Réécrire la microfiction Slogans de David Thomas (consigne de Mme Milena Mikhaïlova)
Ça fait des années que je regrette ma vie et mes mauvais choix ramassés d’un trottoir ou croisés par hasard sur un spot publicitaire. J’ai perdu le sens de ma vie et des kilos. Je suis une vieille femme maudite par des malédictions cumulées pendant des années d’aveuglement et de non-sens. Et je vis l’automne de ma vie telle une brebis isolée et désolée à attendre ma mort qui ne décide pas encore de m’arracher la vie insensée. Et je continue à marcher dans la campagne en chantant mon proverbe préféré « Si jeunesse savait si vieillesse pouvait ! ».

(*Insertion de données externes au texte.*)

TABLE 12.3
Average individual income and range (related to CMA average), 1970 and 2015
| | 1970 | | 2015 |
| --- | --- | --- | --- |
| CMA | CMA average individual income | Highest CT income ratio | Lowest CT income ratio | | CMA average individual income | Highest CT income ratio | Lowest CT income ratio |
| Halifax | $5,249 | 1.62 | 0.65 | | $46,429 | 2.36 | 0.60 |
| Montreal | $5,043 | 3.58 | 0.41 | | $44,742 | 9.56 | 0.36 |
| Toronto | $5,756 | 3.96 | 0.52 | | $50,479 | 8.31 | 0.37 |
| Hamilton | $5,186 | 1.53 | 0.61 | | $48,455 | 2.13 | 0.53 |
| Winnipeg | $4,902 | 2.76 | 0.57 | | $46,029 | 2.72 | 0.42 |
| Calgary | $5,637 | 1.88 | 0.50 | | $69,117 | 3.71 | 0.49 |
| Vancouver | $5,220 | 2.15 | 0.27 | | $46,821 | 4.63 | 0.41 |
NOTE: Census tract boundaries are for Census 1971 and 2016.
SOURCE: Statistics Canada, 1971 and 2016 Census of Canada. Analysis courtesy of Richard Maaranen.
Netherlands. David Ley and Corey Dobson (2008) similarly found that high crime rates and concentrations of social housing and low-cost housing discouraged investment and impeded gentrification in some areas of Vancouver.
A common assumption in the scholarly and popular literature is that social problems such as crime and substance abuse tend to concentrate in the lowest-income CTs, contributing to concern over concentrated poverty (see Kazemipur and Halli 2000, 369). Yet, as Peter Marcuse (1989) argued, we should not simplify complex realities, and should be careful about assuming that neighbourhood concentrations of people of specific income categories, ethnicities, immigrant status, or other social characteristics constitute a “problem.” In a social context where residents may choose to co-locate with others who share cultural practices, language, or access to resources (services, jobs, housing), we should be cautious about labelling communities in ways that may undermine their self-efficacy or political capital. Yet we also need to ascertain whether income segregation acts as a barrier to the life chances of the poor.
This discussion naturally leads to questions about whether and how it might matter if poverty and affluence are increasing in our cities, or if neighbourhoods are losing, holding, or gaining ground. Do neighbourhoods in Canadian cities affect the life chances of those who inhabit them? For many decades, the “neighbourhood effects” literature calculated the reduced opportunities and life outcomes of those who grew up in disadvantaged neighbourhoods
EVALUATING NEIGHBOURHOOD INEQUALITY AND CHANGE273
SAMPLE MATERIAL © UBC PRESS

Et depuis, je commence à me moquer des slogans et à avertir les jeunes de leur incrédulité.. Rien n’est plus facile que de coller trois à sept mots qui riment ensemble pour plaire à l’ouïe. Mais ce qui est drôle c’est de les écouter de la bouche de leurs inventeurs, si je dois considérer le slogan comme une invention car, comme vous le savez, mes chers enfants, l’invention nécessite un temps de recherche et de rationalité tandis qu’un slogan n’est qu’un jeu de mots. Il suffit de regarder un politicien enflammé par l’applaudissement et le hurlement de ses disciples et de voir comment il va prononcer un nouveau ready-made accompagné par des secouements de bras, un bref regard sérieux et une voix terrible qui résonne à travers le microphone. C’est un vrai acrobate ! Il est flexible, performant et sait marcher sur un fil très fin, rouler dans l’air, sauter, danser, rire tout en gardant son équilibre et tout en ensorcelant les yeux de ceux et celles qui le suivent et qui attendent le moment où il tombe. Mais il ne tombe jamais car depuis qu’il a prononcé son sortilège, ce sont les gens qui tombent sous son charme.

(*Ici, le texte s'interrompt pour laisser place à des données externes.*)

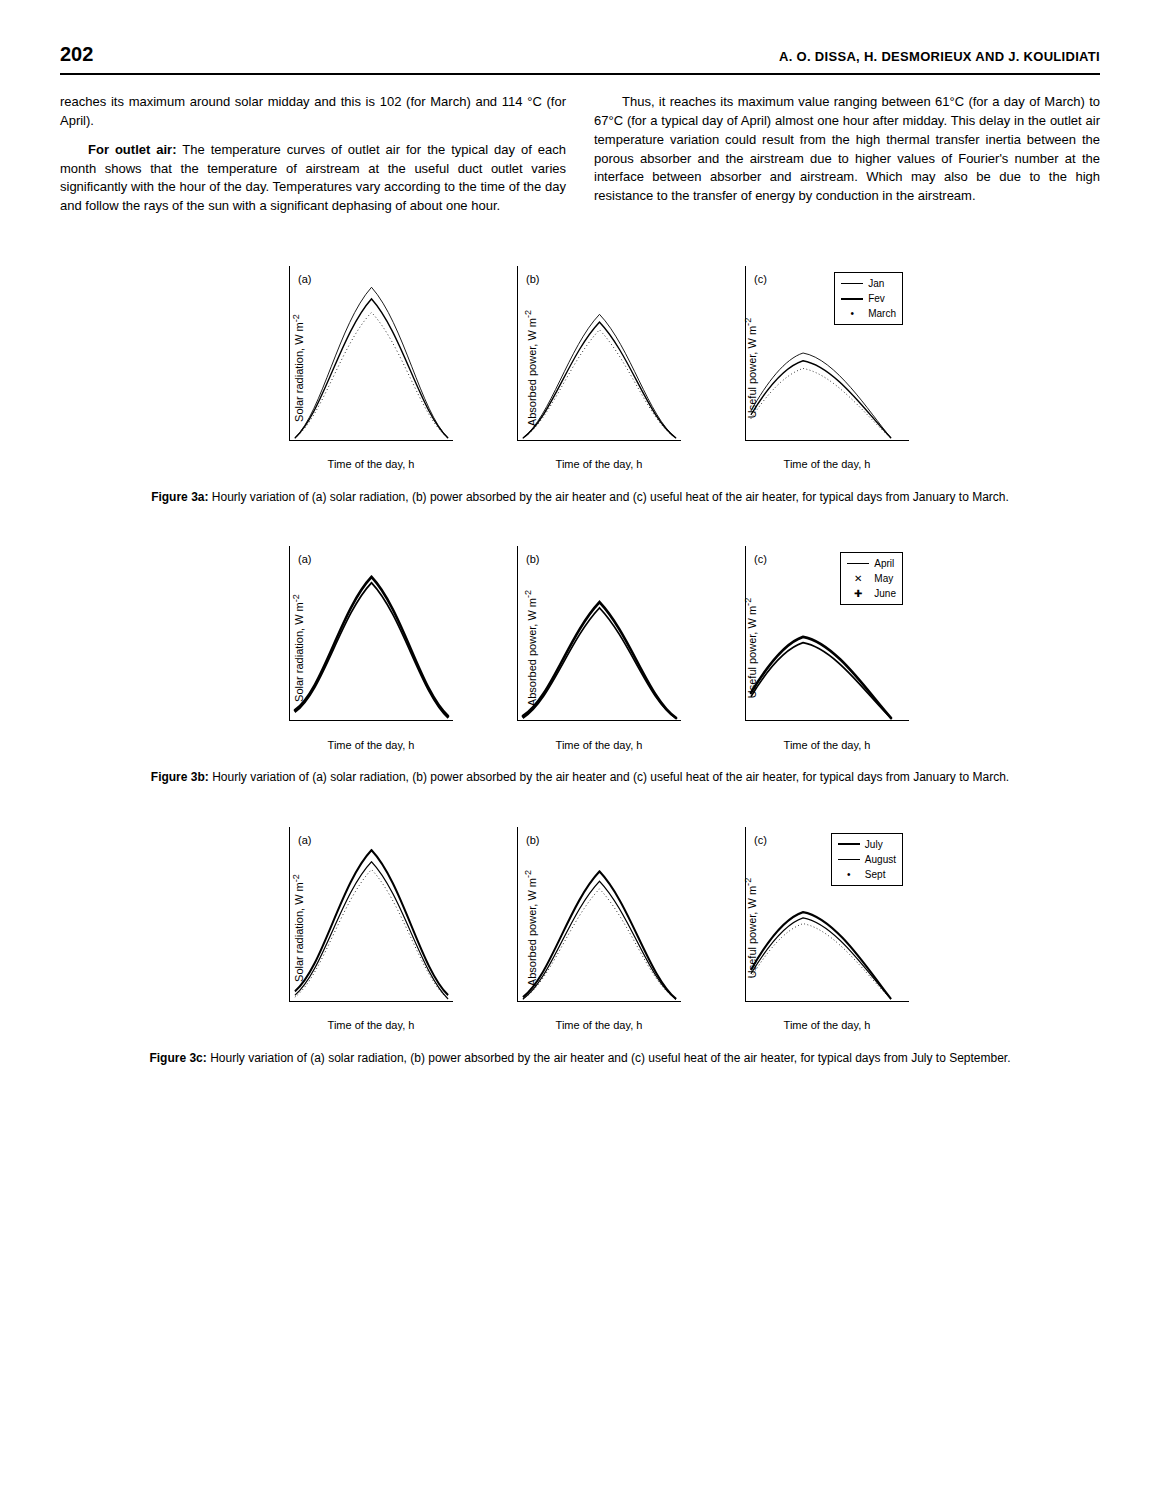202
A. O. DISSA, H. DESMORIEUX AND J. KOULIDIATI
reaches its maximum around solar midday and this is 102 (for March) and 114 °C (for April).
For outlet air: The temperature curves of outlet air for the typical day of each month shows that the temperature of airstream at the useful duct outlet varies significantly with the hour of the day. Temperatures vary according to the time of the day and follow the rays of the sun with a significant dephasing of about one hour.
Thus, it reaches its maximum value ranging between 61°C (for a day of March) to 67°C (for a typical day of April) almost one hour after midday. This delay in the outlet air temperature variation could result from the high thermal transfer inertia between the porous absorber and the airstream due to higher values of Fourier's number at the interface between absorber and airstream. Which may also be due to the high resistance to the transfer of energy by conduction in the airstream.
Solar radiation, W m-2
(a) 1000 800 600 400 200 0 5 9 13 17
Time of the day, h
Absorbed power, W m-2
(b) 1000 800 600 400 200 0 5 9 13 17
Time of the day, h
Useful power, W m-2
(c) 1000 800 600 400 200 0 5 9 13 17
Jan
Fev
•March
Time of the day, h
Figure 3a: Hourly variation of (a) solar radiation, (b) power absorbed by the air heater and (c) useful heat of the air heater, for typical days from January to March.
Solar radiation, W m-2
(a) 1000 800 600 400 200 0 5 9 13 17
Time of the day, h
Absorbed power, W m-2
(b) 1000 800 600 400 200 0 5 9 13 17
Time of the day, h
Useful power, W m-2
(c) 1000 800 600 400 200 0 5 9 13 17
April
✕May
✚June
Time of the day, h
Figure 3b: Hourly variation of (a) solar radiation, (b) power absorbed by the air heater and (c) useful heat of the air heater, for typical days from January to March.
Solar radiation, W m-2
(a) 1000 800 600 400 200 0 5 9 13 17
Time of the day, h
Absorbed power, W m-2
(b) 1000 800 600 400 200 0 5 9 13 17
Time of the day, h
Useful power, W m-2
(c) 1000 800 600 400 200 0 5 9 13 17
July
August
•Sept
Time of the day, h
Figure 3c: Hourly variation of (a) solar radiation, (b) power absorbed by the air heater and (c) useful heat of the air heater, for typical days from July to September.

Je vous raconte la malédiction qui s'était activée dans ma vie à cause des slogans :
J’avais l’habitude de contempler les slogans que j’avais tant aimés. Je chantonnais ces chers petits-mots compactés dans une formule douce, charmante et séduisante. Je me les répétais quand je me sentais perdue. Je les croisais quand je ne trouvais personne qui puisse me conseiller. Ils étaient là, affichés partout devant moi, à la télé, dans la rue, dans ma fac, dans mon lieu de travail, dans mes conversations intimes avec mes proches. Ils me parlaient et m’ensorcelaient.
Mais en réalité, je les aimais autant que je me détestais.

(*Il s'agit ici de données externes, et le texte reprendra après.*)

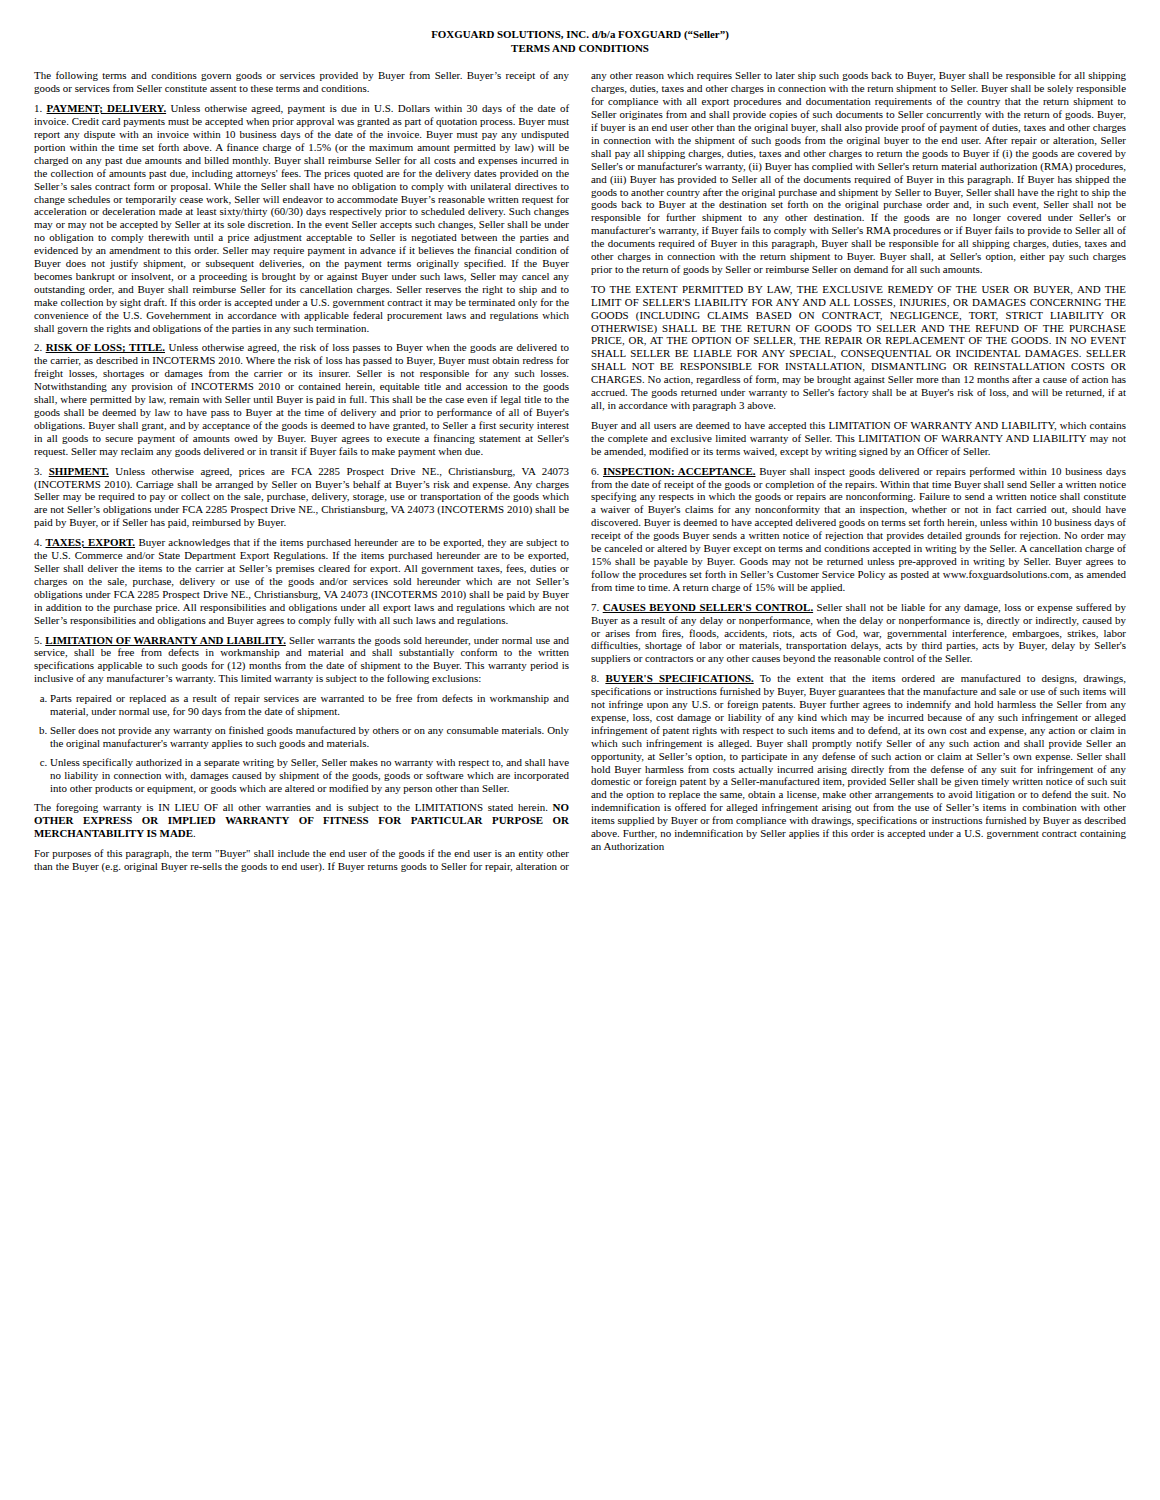FOXGUARD SOLUTIONS, INC. d/b/a FOXGUARD (“Seller”)
TERMS AND CONDITIONS
The following terms and conditions govern goods or services provided by Buyer from Seller. Buyer’s receipt of any goods or services from Seller constitute assent to these terms and conditions.
1. PAYMENT; DELIVERY. Unless otherwise agreed, payment is due in U.S. Dollars within 30 days of the date of invoice. Credit card payments must be accepted when prior approval was granted as part of quotation process. Buyer must report any dispute with an invoice within 10 business days of the date of the invoice. Buyer must pay any undisputed portion within the time set forth above. A finance charge of 1.5% (or the maximum amount permitted by law) will be charged on any past due amounts and billed monthly. Buyer shall reimburse Seller for all costs and expenses incurred in the collection of amounts past due, including attorneys' fees. The prices quoted are for the delivery dates provided on the Seller’s sales contract form or proposal. While the Seller shall have no obligation to comply with unilateral directives to change schedules or temporarily cease work, Seller will endeavor to accommodate Buyer’s reasonable written request for acceleration or deceleration made at least sixty/thirty (60/30) days respectively prior to scheduled delivery. Such changes may or may not be accepted by Seller at its sole discretion. In the event Seller accepts such changes, Seller shall be under no obligation to comply therewith until a price adjustment acceptable to Seller is negotiated between the parties and evidenced by an amendment to this order. Seller may require payment in advance if it believes the financial condition of Buyer does not justify shipment, or subsequent deliveries, on the payment terms originally specified. If the Buyer becomes bankrupt or insolvent, or a proceeding is brought by or against Buyer under such laws, Seller may cancel any outstanding order, and Buyer shall reimburse Seller for its cancellation charges. Seller reserves the right to ship and to make collection by sight draft. If this order is accepted under a U.S. government contract it may be terminated only for the convenience of the U.S. Govehernment in accordance with applicable federal procurement laws and regulations which shall govern the rights and obligations of the parties in any such termination.
2. RISK OF LOSS; TITLE. Unless otherwise agreed, the risk of loss passes to Buyer when the goods are delivered to the carrier, as described in INCOTERMS 2010. Where the risk of loss has passed to Buyer, Buyer must obtain redress for freight losses, shortages or damages from the carrier or its insurer. Seller is not responsible for any such losses. Notwithstanding any provision of INCOTERMS 2010 or contained herein, equitable title and accession to the goods shall, where permitted by law, remain with Seller until Buyer is paid in full. This shall be the case even if legal title to the goods shall be deemed by law to have pass to Buyer at the time of delivery and prior to performance of all of Buyer's obligations. Buyer shall grant, and by acceptance of the goods is deemed to have granted, to Seller a first security interest in all goods to secure payment of amounts owed by Buyer. Buyer agrees to execute a financing statement at Seller's request. Seller may reclaim any goods delivered or in transit if Buyer fails to make payment when due.
3. SHIPMENT. Unless otherwise agreed, prices are FCA 2285 Prospect Drive NE., Christiansburg, VA 24073 (INCOTERMS 2010). Carriage shall be arranged by Seller on Buyer’s behalf at Buyer’s risk and expense. Any charges Seller may be required to pay or collect on the sale, purchase, delivery, storage, use or transportation of the goods which are not Seller’s obligations under FCA 2285 Prospect Drive NE., Christiansburg, VA 24073 (INCOTERMS 2010) shall be paid by Buyer, or if Seller has paid, reimbursed by Buyer.
4. TAXES; EXPORT. Buyer acknowledges that if the items purchased hereunder are to be exported, they are subject to the U.S. Commerce and/or State Department Export Regulations. If the items purchased hereunder are to be exported, Seller shall deliver the items to the carrier at Seller’s premises cleared for export. All government taxes, fees, duties or charges on the sale, purchase, delivery or use of the goods and/or services sold hereunder which are not Seller’s obligations under FCA 2285 Prospect Drive NE., Christiansburg, VA 24073 (INCOTERMS 2010) shall be paid by Buyer in addition to the purchase price. All responsibilities and obligations under all export laws and regulations which are not Seller’s responsibilities and obligations and Buyer agrees to comply fully with all such laws and regulations.
5. LIMITATION OF WARRANTY AND LIABILITY. Seller warrants the goods sold hereunder, under normal use and service, shall be free from defects in workmanship and material and shall substantially conform to the written specifications applicable to such goods for (12) months from the date of shipment to the Buyer. This warranty period is inclusive of any manufacturer’s warranty. This limited warranty is subject to the following exclusions:
Parts repaired or replaced as a result of repair services are warranted to be free from defects in workmanship and material, under normal use, for 90 days from the date of shipment.
Seller does not provide any warranty on finished goods manufactured by others or on any consumable materials. Only the original manufacturer's warranty applies to such goods and materials.
Unless specifically authorized in a separate writing by Seller, Seller makes no warranty with respect to, and shall have no liability in connection with, damages caused by shipment of the goods, goods or software which are incorporated into other products or equipment, or goods which are altered or modified by any person other than Seller.
The foregoing warranty is IN LIEU OF all other warranties and is subject to the LIMITATIONS stated herein. NO OTHER EXPRESS OR IMPLIED WARRANTY OF FITNESS FOR PARTICULAR PURPOSE OR MERCHANTABILITY IS MADE.
For purposes of this paragraph, the term "Buyer" shall include the end user of the goods if the end user is an entity other than the Buyer (e.g. original Buyer re-sells the goods to end user). If Buyer returns goods to Seller for repair, alteration or any other reason which requires Seller to later ship such goods back to Buyer, Buyer shall be responsible for all shipping charges, duties, taxes and other charges in connection with the return shipment to Seller. Buyer shall be solely responsible for compliance with all export procedures and documentation requirements of the country that the return shipment to Seller originates from and shall provide copies of such documents to Seller concurrently with the return of goods. Buyer, if buyer is an end user other than the original buyer, shall also provide proof of payment of duties, taxes and other charges in connection with the shipment of such goods from the original buyer to the end user. After repair or alteration, Seller shall pay all shipping charges, duties, taxes and other charges to return the goods to Buyer if (i) the goods are covered by Seller's or manufacturer's warranty, (ii) Buyer has complied with Seller's return material authorization (RMA) procedures, and (iii) Buyer has provided to Seller all of the documents required of Buyer in this paragraph. If Buyer has shipped the goods to another country after the original purchase and shipment by Seller to Buyer, Seller shall have the right to ship the goods back to Buyer at the destination set forth on the original purchase order and, in such event, Seller shall not be responsible for further shipment to any other destination. If the goods are no longer covered under Seller's or manufacturer's warranty, if Buyer fails to comply with Seller's RMA procedures or if Buyer fails to provide to Seller all of the documents required of Buyer in this paragraph, Buyer shall be responsible for all shipping charges, duties, taxes and other charges in connection with the return shipment to Buyer. Buyer shall, at Seller's option, either pay such charges prior to the return of goods by Seller or reimburse Seller on demand for all such amounts.
TO THE EXTENT PERMITTED BY LAW, THE EXCLUSIVE REMEDY OF THE USER OR BUYER, AND THE LIMIT OF SELLER'S LIABILITY FOR ANY AND ALL LOSSES, INJURIES, OR DAMAGES CONCERNING THE GOODS (INCLUDING CLAIMS BASED ON CONTRACT, NEGLIGENCE, TORT, STRICT LIABILITY OR OTHERWISE) SHALL BE THE RETURN OF GOODS TO SELLER AND THE REFUND OF THE PURCHASE PRICE, OR, AT THE OPTION OF SELLER, THE REPAIR OR REPLACEMENT OF THE GOODS. IN NO EVENT SHALL SELLER BE LIABLE FOR ANY SPECIAL, CONSEQUENTIAL OR INCIDENTAL DAMAGES. SELLER SHALL NOT BE RESPONSIBLE FOR INSTALLATION, DISMANTLING OR REINSTALLATION COSTS OR CHARGES. No action, regardless of form, may be brought against Seller more than 12 months after a cause of action has accrued. The goods returned under warranty to Seller's factory shall be at Buyer's risk of loss, and will be returned, if at all, in accordance with paragraph 3 above.
Buyer and all users are deemed to have accepted this LIMITATION OF WARRANTY AND LIABILITY, which contains the complete and exclusive limited warranty of Seller. This LIMITATION OF WARRANTY AND LIABILITY may not be amended, modified or its terms waived, except by writing signed by an Officer of Seller.
6. INSPECTION: ACCEPTANCE. Buyer shall inspect goods delivered or repairs performed within 10 business days from the date of receipt of the goods or completion of the repairs. Within that time Buyer shall send Seller a written notice specifying any respects in which the goods or repairs are nonconforming. Failure to send a written notice shall constitute a waiver of Buyer's claims for any nonconformity that an inspection, whether or not in fact carried out, should have discovered. Buyer is deemed to have accepted delivered goods on terms set forth herein, unless within 10 business days of receipt of the goods Buyer sends a written notice of rejection that provides detailed grounds for rejection. No order may be canceled or altered by Buyer except on terms and conditions accepted in writing by the Seller. A cancellation charge of 15% shall be payable by Buyer. Goods may not be returned unless pre-approved in writing by Seller. Buyer agrees to follow the procedures set forth in Seller’s Customer Service Policy as posted at www.foxguardsolutions.com, as amended from time to time. A return charge of 15% will be applied.
7. CAUSES BEYOND SELLER'S CONTROL. Seller shall not be liable for any damage, loss or expense suffered by Buyer as a result of any delay or nonperformance, when the delay or nonperformance is, directly or indirectly, caused by or arises from fires, floods, accidents, riots, acts of God, war, governmental interference, embargoes, strikes, labor difficulties, shortage of labor or materials, transportation delays, acts by third parties, acts by Buyer, delay by Seller's suppliers or contractors or any other causes beyond the reasonable control of the Seller.
8. BUYER'S SPECIFICATIONS. To the extent that the items ordered are manufactured to designs, drawings, specifications or instructions furnished by Buyer, Buyer guarantees that the manufacture and sale or use of such items will not infringe upon any U.S. or foreign patents. Buyer further agrees to indemnify and hold harmless the Seller from any expense, loss, cost damage or liability of any kind which may be incurred because of any such infringement or alleged infringement of patent rights with respect to such items and to defend, at its own cost and expense, any action or claim in which such infringement is alleged. Buyer shall promptly notify Seller of any such action and shall provide Seller an opportunity, at Seller’s option, to participate in any defense of such action or claim at Seller’s own expense. Seller shall hold Buyer harmless from costs actually incurred arising directly from the defense of any suit for infringement of any domestic or foreign patent by a Seller-manufactured item, provided Seller shall be given timely written notice of such suit and the option to replace the same, obtain a license, make other arrangements to avoid litigation or to defend the suit. No indemnification is offered for alleged infringement arising out from the use of Seller’s items in combination with other items supplied by Buyer or from compliance with drawings, specifications or instructions furnished by Buyer as described above. Further, no indemnification by Seller applies if this order is accepted under a U.S. government contract containing an Authorization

Je croyais qu’ils me guidaient donc ils étaient mes itinéraires de vie. Quand je devais prendre une décision, soit ils me la confirmaient soit ils me la niaient. C’est comme ça que j’avais épousé un harceleur d’enfants qui m’avait juré qu’il était innocent des rumeurs qui l’accusaient de crime mais le slogan de Chirac « Nous irons plus loin ensemble » venait l’aider dans son plaidoyer et j’avais accepté des années d’amertume toute souriante et toute aveuglée.
Un soir, je m’étais disputée avec une amie dans un restaurant car elle m’avait conviée à un dîner à la suite de son élection au poste de directrice générale d’une entreprise de cosmétique. Elle était super excitée et on avait commandé plusieurs repas mais quand l’addition avait affiché 233 euros, elle s’était sauvée du restaurant et m’avait laissée seule à me débattre avec le serveur. Le lendemain, je n’avais pas réussi à avaler ma rage mais je ne savais pas comment venger ma haine. Alors un slogan jeté sur le trottoir m’avait conseillée la suite « Faire battre le cœur de la France ». J’avais tout de suite saisi le message et je m’étais rendue au bureau de mon amie que j’avais battue très fort jusqu’à lui faire saigner le visage. Que les cosmétiques dissimulent ses cicatrices bleutées ! Il ne faut pas se laisser aller par l’excitation quand on n’a pas d’argent.
C’est ainsi que je rumine ma vie à cause de ces slogans. Si le temps remontait en arrière, je chercherais certainement auprès des proverbes, un sens à ma vie. Soyez plus sages que moi, ô mes petits, et tâchez de ne pas croire à tout ce qu’on vous dit!